What the exercise asks: Revise the text of every entry below, changing "Join Now" to "Sign Up" and keeping everything else the same. Leave the pictures out of your answer.
===============
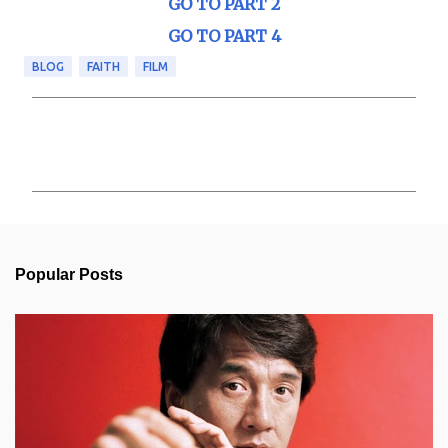
GO TO PART 2
GO TO PART 4
BLOG
FAITH
FILM
C
o
m
m
e
n
t
s
Popular Posts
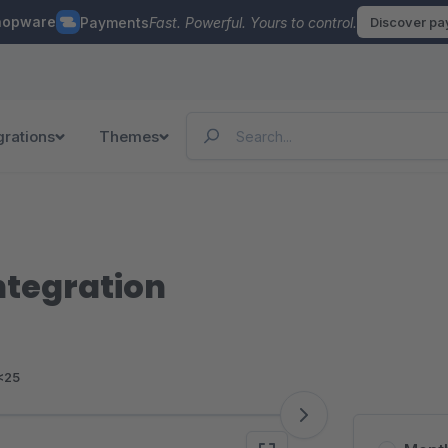
hopware
Payments
Fast. Powerful. Yours to control.
Discover p
grations
Themes
ntegration
<25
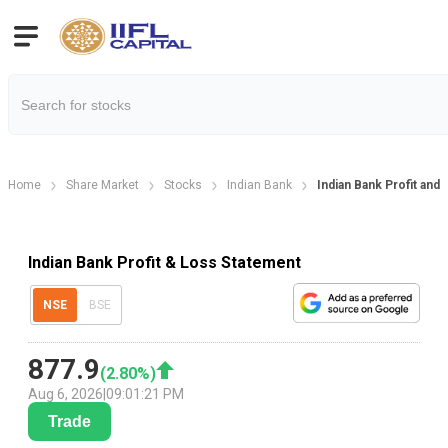
Home
Share Market
Stocks
Indian Bank
Indian Bank Profit and
Indian Bank Profit & Loss Statement
NSE
BSE
877.9
(
2.80
%)
Aug 6, 2026
|
09:01:21 PM
Trade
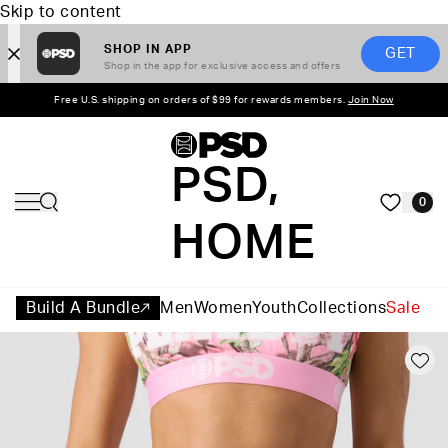
Skip to content
SHOP IN APP
GET
Shop in the app for exclusive access and offers
Free U.S. shipping on orders of $99 for rewards members.
Join Now
PSD,
0
HOME
Build A Bundle
Men
Women
Youth
Collections
Sale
===============
Exercise answer:
GO TO PART 2
GO TO PART 4
BLOG
FAITH
FILM
C
o
m
m
e
n
t
s
Popular Posts
hopware
Payments
Fast. Powerful. Yours to control.
Discover p
grations
Themes
ntegration
<25
Home
Share Market
Stocks
Indian Bank
Indian Bank Profit and
Indian Bank Profit & Loss Statement
NSE
BSE
877.9
(
2.80
%)
Aug 6, 2026
|
09:01:21 PM
Trade
Skip to content
SHOP IN APP
GET
Shop in the app for exclusive access and offers
Free U.S. shipping on orders of $99 for rewards members.
Sign Up
PSD,
0
HOME
Build A Bundle
Men
Women
Youth
Collections
Sale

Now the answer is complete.